If you’d like some protein with or instead of pasta, try pork milanese ($ 25), salmon piccata ($ 25) or chicken parmesan ($ 19). Those going meat-free can enjoy eggplant parmesan ($ 17). We sampled the chicken, a thin- pounded, tender cutlet with crispy breading atop red-sauced spaghetti. The dish was satisfying, though nothing special. If you’re looking for something special, go with the tagliarini or the agnolotti.

We shared two quite delicious appetizers among the three of us: snap pea salad ($ 11) and fried calamari ($ 13). The salad featured crispy yet tender peas, thin slices of radish and bits of pickled shallot topped with a generous portion of whipped ricotta.

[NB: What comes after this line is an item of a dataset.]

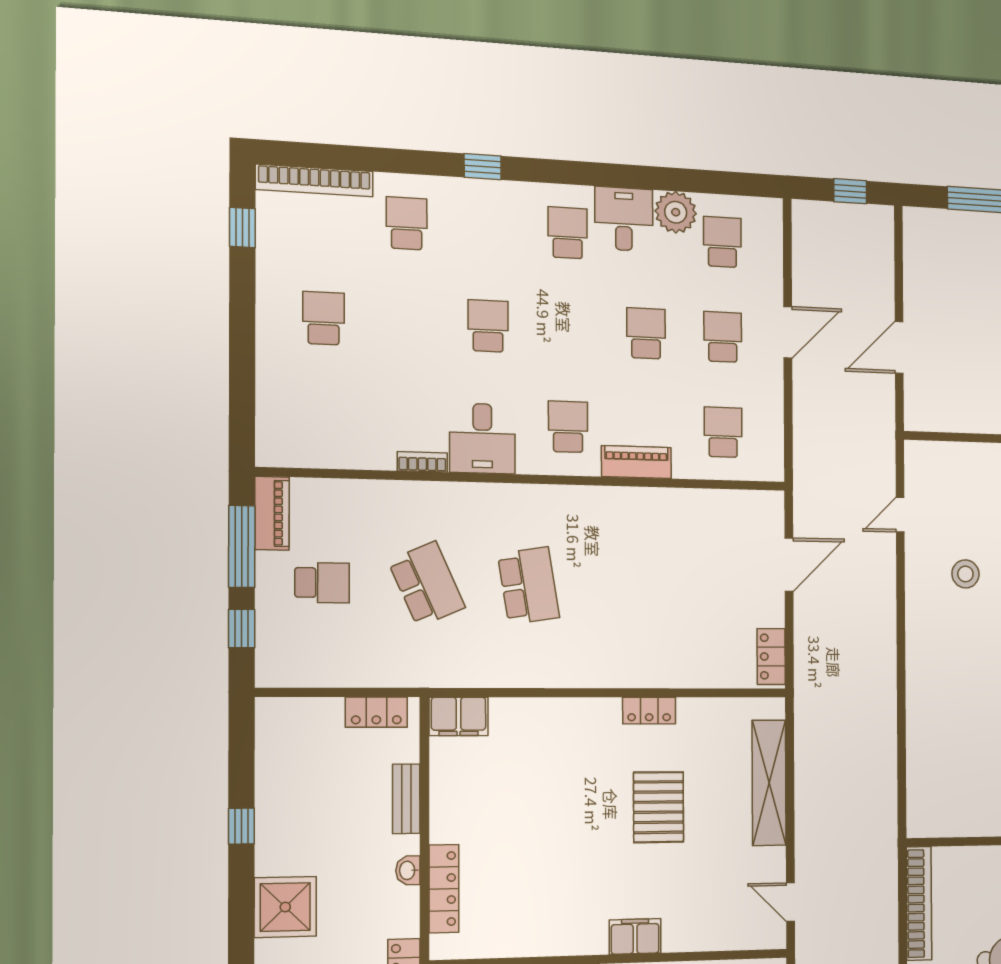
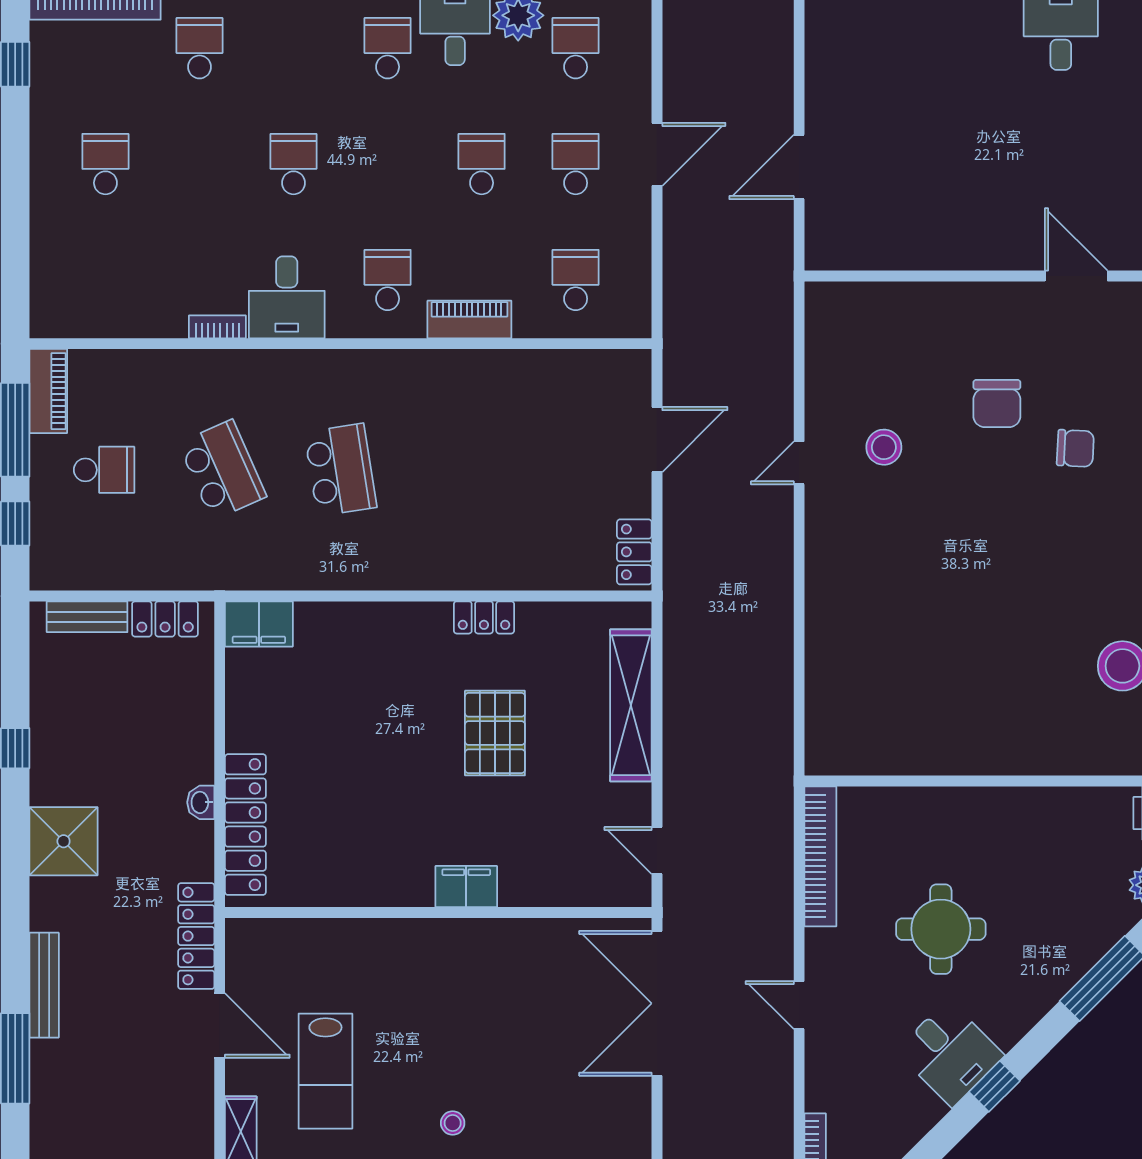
door: (900, 515) -> (799, 463), moved
bench: (406, 799) -> (87, 617), moved, turned 90
locker: (444, 889) -> (245, 825), width x1.41, depth x1.21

Calamari, crunchy and greaseless, arrived in a large portion, plenty for three diners. A bowl of warm red sauce and slices of lemon accompanied by the delicate, hearty squid. The combination of the crisp, springtime salad and the salty, savory calamari could not have been a more perfect start to the meal.

There’s a short list of Italian-inspired cocktails – I tried the unusual Negroni Bianco ($ 12) – along with at least one Italian beer and a handful of Italian and other wines by the glass. You can order from a more extensive list of wine bottles, but we were happy with the glass pours. The bright, slightly acidic Grillo ($ 11), a white from Sicily, was an excellent accompaniment to my lemony agnolotti.

For dessert, we sampled both the house tiramisu and the panna cotta (each $ 10). I’m a fan of the latter and order it whenever possible. This version was less firm in consistency than I’m used to, but it had a pleasing flavor, the creamy base topped with strawberry compote.

From 9 am-1 pm on Saturdays and Sundays, Mama’s hosts a pastry and espresso bar they’re calling Mama’s Mornings. The restaurant serves dinner Tuesday through Saturday.